* _提供本文_
廣井研の平井大悟郎助教、日本物理学会若手奨励賞を受賞
廣井研究室の平井大悟郎助教が、日本物理学会若手奨励賞(領域8:強相関電子系分野)を受賞しました。この賞は将来の物理学を担う優秀な若手研究者を奨励し、学会をより活性化するために設けられているものです。授与式は、3月17日の日本物理学会第75回年次大会で行われる予定でしたが、新型コロナウイルス感染拡大防止のため、中止となりました。
受賞対象となった研究は「5d遷移⾦属化合物の物質開発と強相関電⼦物性の開拓」です。
5d遷移金属化合物は、強いスピン軌道相互作用と電子相関を併せ持つ系として、特異な量子状態の実現に大きな関心が持たれています。しかし、これまでの5d電子系の物質開発や研究は、毒性や空気不安定性、価数の制御の困難さなどの問題から、もっぱらIr(イリジウム)化合物に限られていました。平井氏は、比較的未開拓であったRe(レニウム)化合物に着目し、原料の精製を含めて合成法を精査し、物質に応じて独自に工夫した合成を行うことによって、新物質の合成や純良単結晶の育成に成功し、5d化合物のユニークな物性を明らかにしました。特に、複合アニオン化合物Ca3ReO5Cl2による「多色性」[1] と「フラストレーションによる次元低下」[2]、ダブル・ペロブスカイト化合物Ba2MgReO6の「多極子秩序」[3]というユニークな物性の発見によって、5d電子系を舞台とした強相関電子物性研究の可能性を広げました。

* _提供データ_
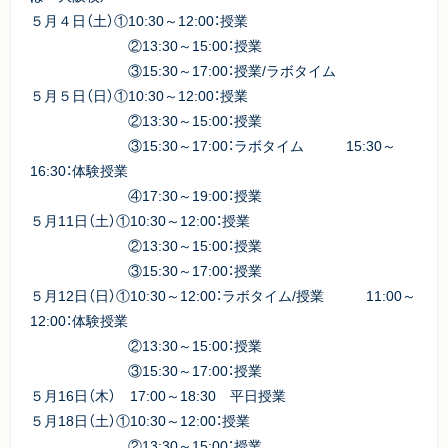
５月４日（土）①10:30～12:00：授業
②13:30～15:00：授業
③15:30～17:00：授業/ラボタイム
５月５日（日）①10:30～12:00：授業
②13:30～15:00：授業
③15:30～17:00：ラボタイム 15:30～
16:30：体験授業
④17:30～19:00：授業
５月11日（土）①10:30～12:00：授業
②13:30～15:00：授業
③15:30～17:00：授業
５月12日（日）①10:30～12:00：ラボタイム/授業 11:00～
12:00：体験授業
②13:30～15:00：授業
③15:30～17:00：授業
５月16日（木） 17:00～18:30 平日授業
５月18日（土）①10:30～12:00：授業
②13:30～15:00：授業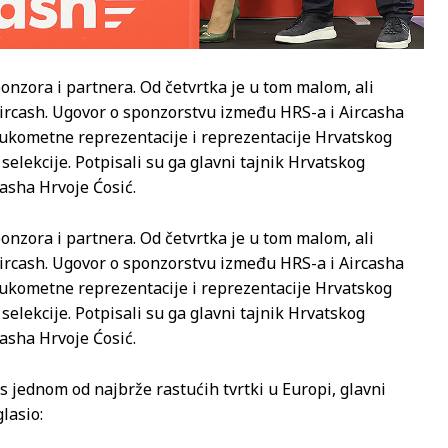
ponzora i partnera. Od četvrtka je u tom malom, ali
Aircash. Ugovor o sponzorstvu između HRS-a i Aircasha
ukometne reprezentacije i reprezentacije Hrvatskog
elekcije. Potpisali su ga glavni tajnik Hrvatskog
asha Hrvoje Ćosić.
ponzora i partnera. Od četvrtka je u tom malom, ali
Aircash. Ugovor o sponzorstvu između HRS-a i Aircasha
ukometne reprezentacije i reprezentacije Hrvatskog
elekcije. Potpisali su ga glavni tajnik Hrvatskog
asha Hrvoje Ćosić.
 s jednom od najbrže rastućih tvrtki u Europi, glavni
lasio: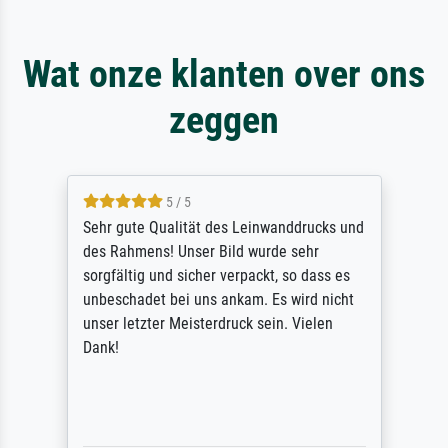
Wat onze klanten over ons
zeggen
5 / 5
Sehr gute Qualität des Leinwanddrucks und
des Rahmens! Unser Bild wurde sehr
sorgfältig und sicher verpackt, so dass es
unbeschadet bei uns ankam. Es wird nicht
unser letzter Meisterdruck sein. Vielen
Dank!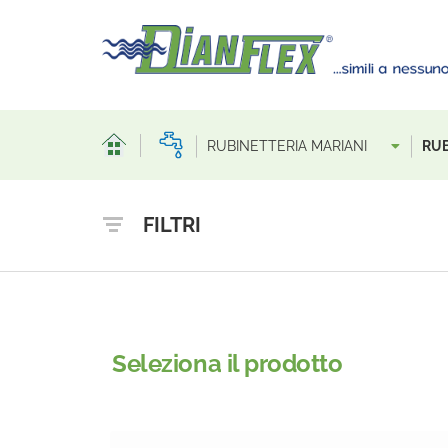
RUBINETTERIA MARIANI
RUB
FILTRI
Seleziona il prodotto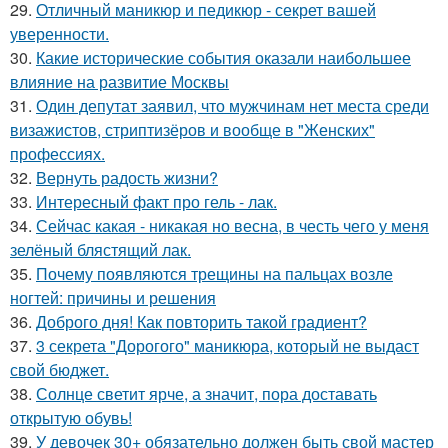
29.
Отличный маникюр и педикюр - секрет вашей
уверенности.
30.
Какие исторические события оказали наибольшее
влияние на развитие Москвы
31.
Один депутат заявил, что мужчинам нет места среди
визажистов, стриптизёров и вообще в "Женских"
профессиях.
32.
Вернуть радость жизни?
33.
Интересный факт про гель - лак.
34.
Сейчас какая - никакая но весна, в честь чего у меня
зелёный блястящий лак.
35.
Почему появляются трещины на пальцах возле
ногтей: причины и решения
36.
Доброго дня! Как повторить такой градиент?
37.
3 секрета "Дорогого" маникюра, который не выдаст
свой бюджет.
38.
Солнце светит ярче, а значит, пора доставать
открытую обувь!
39.
У девочек 30+ обязательно должен быть свой мастер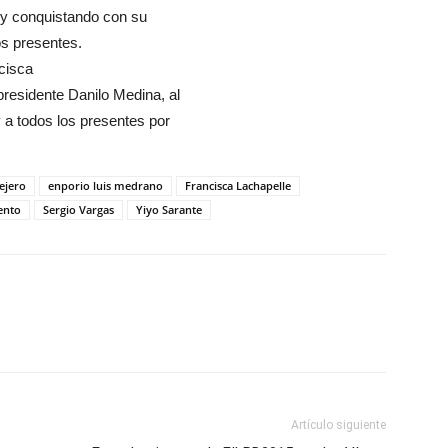
y conquistando con su
os presentes.
cisca
presidente Danilo Medina, al
 a todos los presentes por
lejero
enporio luis medrano
Francisca Lachapelle
ento
Sergio Vargas
Yiyo Sarante
Artículo siguiente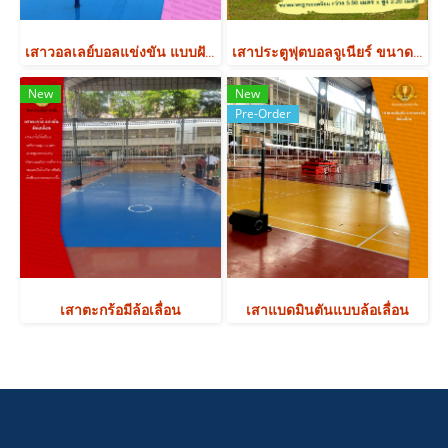
เสาวอลเลย์บอลแข่งขัน แบบฝังพื้น มาตรฐานแข่งขัน
เสาประตูฟุตบอลจูเนียร์ ขนาด 5.50 เมตร สูง 2.20 เมตร (7 คน)
New
New
Pre-Order
เสาตะกร้อมีล้อเลื่อน
เสาแบดมินตันแบบล้อเลื่อน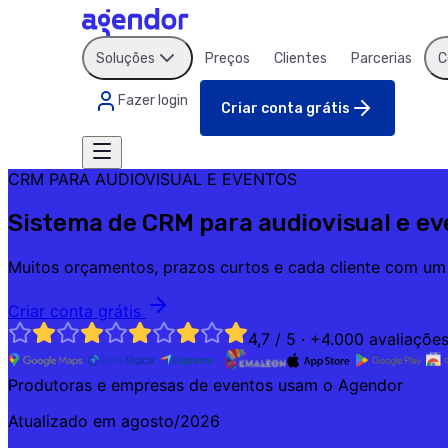
Soluções
Preços
Clientes
Parcerias
C
Fazer login
Criar conta grátis
CRM PARA AUDIOVISUAL E EVENTOS
Sistema de CRM para audiovisual e e
Muitos orçamentos, prazos curtos e cada cliente com um
Criar conta grátis
4,7 / 5 · +4.000 avaliaçõe
Produtoras e empresas de eventos usam o Agendor
Atualizado em
agosto/2026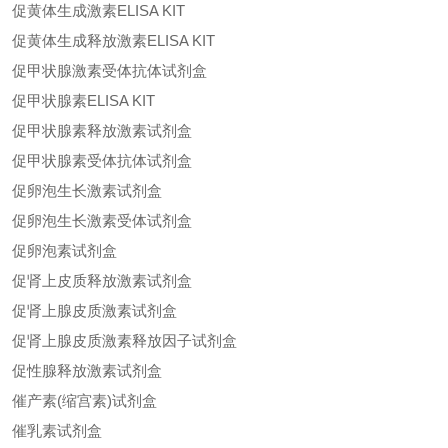
促黄体生成激素ELISA KIT
促黄体生成释放激素ELISA KIT
促甲状腺激素受体抗体试剂盒
促甲状腺素ELISA KIT
促甲状腺素释放激素试剂盒
促甲状腺素受体抗体试剂盒
促卵泡生长激素试剂盒
促卵泡生长激素受体试剂盒
促卵泡素试剂盒
促肾上皮质释放激素试剂盒
促肾上腺皮质激素试剂盒
促肾上腺皮质激素释放因子试剂盒
促性腺释放激素试剂盒
催产素(缩宫素)试剂盒
催乳素试剂盒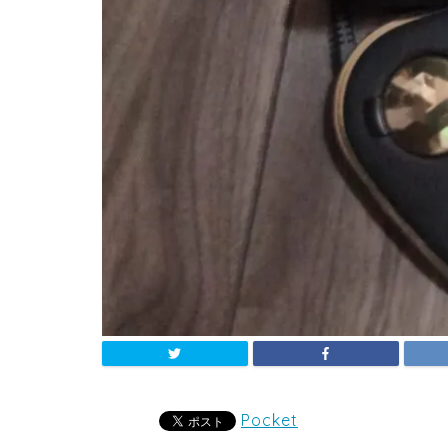
Pocket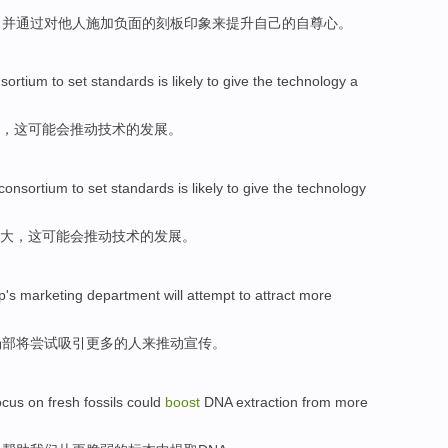
，
并
通过
对
他人
施加
负面
的
刻板印象
来
提升
自己
的自尊心。
sortium
to
set
standards
is
likely
to give the
technology
a
，
这
可能会
推动
技术
的
发展。
consortium
to
set
standards
is
likely
to give the
technology
大
，
这
可能会
推动
技术
的
发展。
p's
marketing
department will
attempt to
attract
more
场
部将
尝试
吸引
更多
的
人
来
推动宣传。
ocus
on
fresh
fossils
could
boost
DNA
extraction
from
more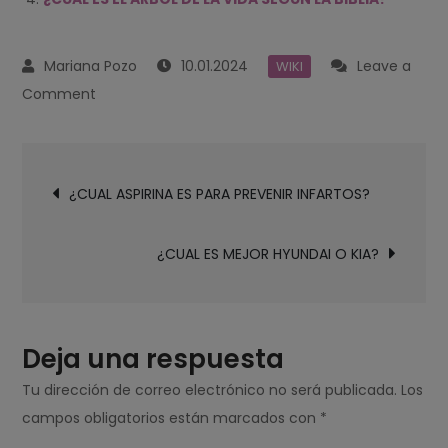
10.01.2024
Leave a
WIKI
on
Comment
¿CUAL
ERA
Navegación
EL
¿CUAL ASPIRINA ES PARA PREVENIR INFARTOS?
de
DON
entradas
DE
¿CUAL ES MEJOR HYUNDAI O KIA?
TIMOTEO
SEGÚN
LA
BIBLIA?
Deja una respuesta
Tu dirección de correo electrónico no será publicada.
Los
campos obligatorios están marcados con
*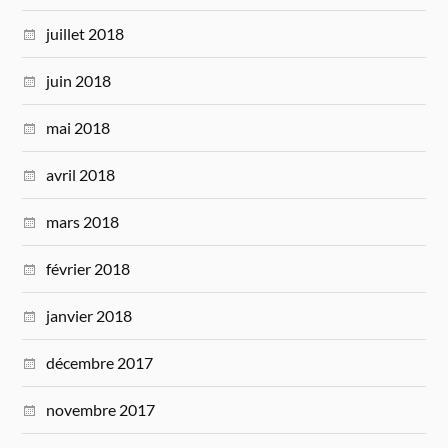
juillet 2018
juin 2018
mai 2018
avril 2018
mars 2018
février 2018
janvier 2018
décembre 2017
novembre 2017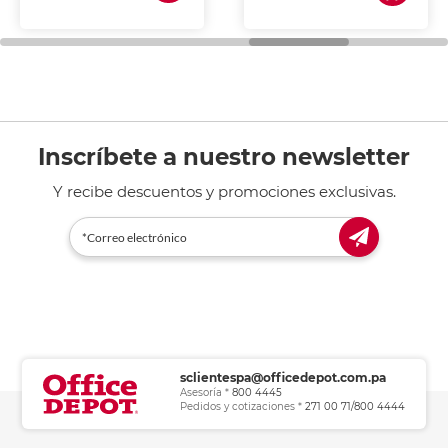
de tinta y láser,
fotocopiadoras y uso
general de oficina.
Inscríbete a nuestro newsletter
Y recibe descuentos y promociones exclusivas.
sclientespa@officedepot.com.pa
Asesoría *
800 4445
Pedidos y cotizaciones *
271 00 71/800 4444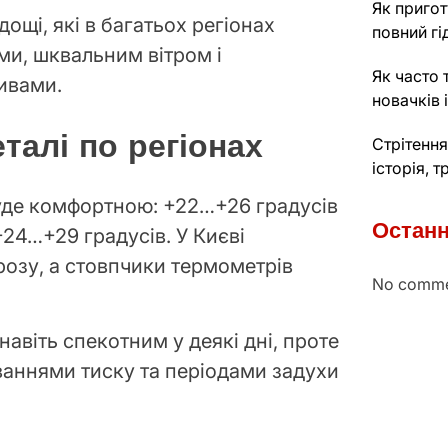
Як пригот
дощі, які в багатьох регіонах
повний гі
и, шквальним вітром і
Як часто 
ивами.
новачків 
талі по регіонах
Стрітення
історія, 
уде комфортною: +22…+26 градусів
Останн
 +24…+29 градусів. У Києві
озу, а стовпчики термометрів
No comme
навіть спекотним у деякі дні, проте
ваннями тиску та періодами задухи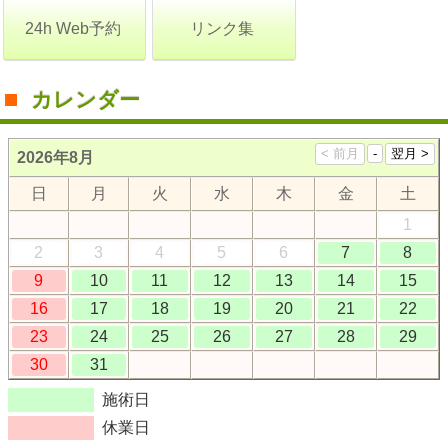
24h Web予約
リンク集
カレンダー
2026年8月
日
月
火
水
木
金
土
1
2
3
4
5
6
7
8
9
10
11
12
13
14
15
16
17
18
19
20
21
22
23
24
25
26
27
28
29
30
31
施術日
休業日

* _取り組む課題_
1: 受賞記事から、「廣井研の平井大悟郎助教、日本物理学会若手奨励賞を受賞」を含む語句で始まり「性研究の可能性を広げました。」で終わる部分を、一字も変えずに書き写してください。
2: 次の(a)〜(c)は受賞記事の内容と合っていますか。それぞれ「はい」か「いいえ」で答え、判断の決め手となる受賞記事の語句を正確に引用してください。
(a) 授与式は予定どおり3月17日の年次大会で行われた。
(b) これまでの5d電子系の物質開発や研究は、主にイリジウム化合物に限られていた。
(c) 平井氏が着目したのはイリジウム化合物である。
3: 受賞記事の最後の文の後から、続きを書き進めてください。

* _課題の解答_
1:
廣井研の平井大悟郎助教、日本物理学会若手奨励賞を受賞
廣井研究室の平井大悟郎助教が、日本物理学会若手奨励賞(領域8:強相関電子系分野)を受賞しました。この賞は将来の物理学を担う優秀な若手研究者を奨励し、学会をより活性化するために設けられているものです。授与式は、3月17日の日本物理学会第75回年次大会で行われる予定でしたが、新型コロナウイルス感染拡大防止のため、中止となりました。
受賞対象となった研究は「5d遷移⾦属化合物の物質開発と強相関電⼦物性の開拓」です。
5d遷移金属化合物は、強いスピン軌道相互作用と電子相関を併せ持つ系として、特異な量子状態の実現に大きな関心が持たれています。しかし、これまでの5d電子系の物質開発や研究は、毒性や空気不安定性、価数の制御の困難さなどの問題から、もっぱらIr(イリジウム)化合物に限られていました。平井氏は、比較的未開拓であったRe(レニウム)化合物に着目し、原料の精製を含めて合成法を精査し、物質に応じて独自に工夫した合成を行うことによって、新物質の合成や純良単結晶の育成に成功し、5d化合物のユニークな物性を明らかにしました。特に、複合アニオン化合物Ca3ReO5Cl2による「多色性」[1] と「フラストレーションによる次元低下」[2]、ダブル・ペロブスカイト化合物Ba2MgReO6の「多極子秩序」[3]というユニークな物性の発見によって、5d電子系を舞台とした強相関電子物性研究の可能性を広げました。

2:
(a) いいえ。「新型コロナウイルス感染拡大防止のため、中止となりました」
(b) はい。「もっぱらIr(イリジウム)化合物に限られていました」
(c) いいえ。「比較的未開拓であったRe(レニウム)化合物に着目し」

3:
この多色性の起源となるRe イオンのもつスピン間の相互作用にはフラストレーションが生じ、次元低下によって磁気秩序が大きく抑制されることも分かりました[2]。またスピンと軌道が結合することで生じる多極子秩序の兆候を確認し[3]、純良単結晶を用いたX線回折実験によって初めて秩序状態が観測されました。これらの業績は、複数の国際会議でもポスター賞を受賞し、高い評価を受けています。
関連論文
- [1] D. Hirai and Z. Hiroi, “Successive Symmetry Breaking in a Jeff = 2 Quartet in the Spin Orbit Coupled Insulator Ba2MgReO6“, J. Phys. Soc. Jpn. 88, 064712 (2019).
- [2] D. Hirai, K. Nawa, M. Kawamura, T. Misawa, and Z. Hiroi, “One dimensionalization by Geometrical Frustration in the Anisotropic Triangular Lattice of the 5d Quantum Antiferromagnet Ca3ReO5Cl2“, J. Phys. Soc. Jpn. 88, 044708 (2019).
- [3] D. Hirai, T. Yajima, D. Nishio-Hamane, C. Kim, H. Akiyama, M. Kawamura, T. Misawa, N. Abe, H. Arima, and Z. Hiroi, “‘Visible’ 5d Orbital States in a Pleochroic Oxychloride”, J. Am. Chem. Soc. 139, 10784 (2017).